BEGIN Excerpted records
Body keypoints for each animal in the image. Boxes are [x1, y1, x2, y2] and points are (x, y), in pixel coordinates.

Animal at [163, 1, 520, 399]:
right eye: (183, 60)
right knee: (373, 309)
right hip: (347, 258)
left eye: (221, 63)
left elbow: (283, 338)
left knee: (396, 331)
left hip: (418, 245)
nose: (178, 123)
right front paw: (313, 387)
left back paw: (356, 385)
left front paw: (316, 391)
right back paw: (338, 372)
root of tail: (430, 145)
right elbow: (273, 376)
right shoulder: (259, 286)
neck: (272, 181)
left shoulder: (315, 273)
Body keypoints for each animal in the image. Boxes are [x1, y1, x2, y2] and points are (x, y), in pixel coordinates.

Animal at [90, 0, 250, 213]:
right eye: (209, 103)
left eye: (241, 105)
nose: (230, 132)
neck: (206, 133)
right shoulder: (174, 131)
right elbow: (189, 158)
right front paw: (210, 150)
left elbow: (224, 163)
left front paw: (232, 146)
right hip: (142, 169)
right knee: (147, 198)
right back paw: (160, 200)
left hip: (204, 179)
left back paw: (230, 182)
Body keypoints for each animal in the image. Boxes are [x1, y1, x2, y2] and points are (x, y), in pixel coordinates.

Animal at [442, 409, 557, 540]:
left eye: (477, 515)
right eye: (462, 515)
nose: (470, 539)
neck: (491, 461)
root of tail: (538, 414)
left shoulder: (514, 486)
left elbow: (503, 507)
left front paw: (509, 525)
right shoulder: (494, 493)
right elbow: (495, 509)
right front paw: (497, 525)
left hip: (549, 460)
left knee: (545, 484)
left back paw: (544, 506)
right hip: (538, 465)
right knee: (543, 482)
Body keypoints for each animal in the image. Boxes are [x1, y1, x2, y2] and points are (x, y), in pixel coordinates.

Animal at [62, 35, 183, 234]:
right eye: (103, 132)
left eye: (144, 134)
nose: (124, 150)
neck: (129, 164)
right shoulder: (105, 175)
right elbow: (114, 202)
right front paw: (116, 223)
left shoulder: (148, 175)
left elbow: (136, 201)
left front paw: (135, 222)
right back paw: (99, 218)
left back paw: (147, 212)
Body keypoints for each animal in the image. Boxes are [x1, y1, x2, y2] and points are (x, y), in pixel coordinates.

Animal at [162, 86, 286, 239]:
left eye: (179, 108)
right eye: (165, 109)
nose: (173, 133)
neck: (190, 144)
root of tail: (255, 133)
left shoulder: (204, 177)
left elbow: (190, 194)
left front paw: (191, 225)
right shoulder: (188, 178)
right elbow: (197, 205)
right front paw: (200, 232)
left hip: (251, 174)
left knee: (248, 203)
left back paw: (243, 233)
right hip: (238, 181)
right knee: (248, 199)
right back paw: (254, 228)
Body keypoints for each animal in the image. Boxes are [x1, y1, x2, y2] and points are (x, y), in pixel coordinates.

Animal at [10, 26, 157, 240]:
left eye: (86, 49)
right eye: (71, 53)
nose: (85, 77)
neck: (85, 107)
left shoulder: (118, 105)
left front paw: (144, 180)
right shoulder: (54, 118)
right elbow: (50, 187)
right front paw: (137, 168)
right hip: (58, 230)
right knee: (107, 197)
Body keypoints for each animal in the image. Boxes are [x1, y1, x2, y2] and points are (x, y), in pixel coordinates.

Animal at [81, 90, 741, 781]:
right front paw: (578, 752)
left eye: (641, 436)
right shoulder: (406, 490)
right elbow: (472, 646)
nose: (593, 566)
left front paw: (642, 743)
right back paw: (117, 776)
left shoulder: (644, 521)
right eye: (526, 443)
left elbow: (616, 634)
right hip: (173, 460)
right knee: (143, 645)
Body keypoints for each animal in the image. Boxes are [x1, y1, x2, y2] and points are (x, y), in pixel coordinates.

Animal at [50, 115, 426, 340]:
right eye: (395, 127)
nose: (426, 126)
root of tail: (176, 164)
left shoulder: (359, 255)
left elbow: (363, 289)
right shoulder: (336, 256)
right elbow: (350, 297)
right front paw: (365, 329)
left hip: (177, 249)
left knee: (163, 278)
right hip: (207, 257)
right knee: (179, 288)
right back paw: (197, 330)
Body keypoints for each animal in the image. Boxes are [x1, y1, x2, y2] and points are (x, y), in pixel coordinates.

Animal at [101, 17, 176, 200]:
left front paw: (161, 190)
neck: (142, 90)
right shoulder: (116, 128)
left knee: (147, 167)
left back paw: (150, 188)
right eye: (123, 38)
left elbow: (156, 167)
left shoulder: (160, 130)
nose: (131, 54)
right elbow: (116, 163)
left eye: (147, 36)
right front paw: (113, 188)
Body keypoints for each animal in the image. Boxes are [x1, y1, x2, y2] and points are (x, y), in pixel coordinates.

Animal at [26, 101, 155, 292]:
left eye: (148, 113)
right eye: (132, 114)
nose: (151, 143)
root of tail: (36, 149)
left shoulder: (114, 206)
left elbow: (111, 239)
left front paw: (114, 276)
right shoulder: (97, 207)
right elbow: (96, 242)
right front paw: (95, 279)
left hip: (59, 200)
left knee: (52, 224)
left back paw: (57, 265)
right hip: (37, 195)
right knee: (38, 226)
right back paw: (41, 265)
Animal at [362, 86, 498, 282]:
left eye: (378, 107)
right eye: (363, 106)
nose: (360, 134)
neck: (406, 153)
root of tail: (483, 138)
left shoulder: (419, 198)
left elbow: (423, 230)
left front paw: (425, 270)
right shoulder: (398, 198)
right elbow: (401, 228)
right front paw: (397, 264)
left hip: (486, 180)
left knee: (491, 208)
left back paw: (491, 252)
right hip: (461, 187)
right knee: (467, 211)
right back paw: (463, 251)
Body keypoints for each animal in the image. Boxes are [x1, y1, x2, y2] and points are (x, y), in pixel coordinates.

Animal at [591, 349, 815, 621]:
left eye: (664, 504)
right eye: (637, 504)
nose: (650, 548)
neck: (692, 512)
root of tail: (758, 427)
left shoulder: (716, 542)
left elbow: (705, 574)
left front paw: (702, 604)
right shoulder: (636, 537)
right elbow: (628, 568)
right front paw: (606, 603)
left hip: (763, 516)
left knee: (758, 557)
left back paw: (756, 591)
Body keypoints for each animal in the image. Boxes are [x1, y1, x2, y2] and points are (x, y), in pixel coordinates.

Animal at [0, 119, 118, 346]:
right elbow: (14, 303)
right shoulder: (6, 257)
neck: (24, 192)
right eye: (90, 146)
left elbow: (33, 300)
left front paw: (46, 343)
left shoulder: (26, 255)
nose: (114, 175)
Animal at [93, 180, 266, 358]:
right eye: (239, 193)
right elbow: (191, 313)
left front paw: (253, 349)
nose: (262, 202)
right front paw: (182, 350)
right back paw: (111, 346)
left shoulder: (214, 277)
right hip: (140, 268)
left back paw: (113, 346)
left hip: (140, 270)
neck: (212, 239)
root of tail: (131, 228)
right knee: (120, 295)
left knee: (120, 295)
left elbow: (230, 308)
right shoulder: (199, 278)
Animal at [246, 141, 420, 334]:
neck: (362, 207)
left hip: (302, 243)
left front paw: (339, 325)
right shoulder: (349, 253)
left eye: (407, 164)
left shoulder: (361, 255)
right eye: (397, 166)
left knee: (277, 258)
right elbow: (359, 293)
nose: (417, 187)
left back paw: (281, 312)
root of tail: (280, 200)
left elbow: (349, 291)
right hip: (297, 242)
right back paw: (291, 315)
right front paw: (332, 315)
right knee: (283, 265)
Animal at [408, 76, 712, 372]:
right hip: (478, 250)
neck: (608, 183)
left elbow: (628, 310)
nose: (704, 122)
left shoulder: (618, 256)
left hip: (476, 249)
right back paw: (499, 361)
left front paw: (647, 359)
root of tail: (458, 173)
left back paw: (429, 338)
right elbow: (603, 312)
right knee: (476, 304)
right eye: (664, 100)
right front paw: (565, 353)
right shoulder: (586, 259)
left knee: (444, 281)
END Excerpted records
• [What is being asked] Only one stretch of the records above is wanted: the lines between the one holding "left eye: (144, 134)" and the one holding "left back paw: (147, 212)", inclusive, reproduced exactly.

• [Solution to the exercise]
left eye: (144, 134)
nose: (124, 150)
neck: (129, 164)
right shoulder: (105, 175)
right elbow: (114, 202)
right front paw: (116, 223)
left shoulder: (148, 175)
left elbow: (136, 201)
left front paw: (135, 222)
right back paw: (99, 218)
left back paw: (147, 212)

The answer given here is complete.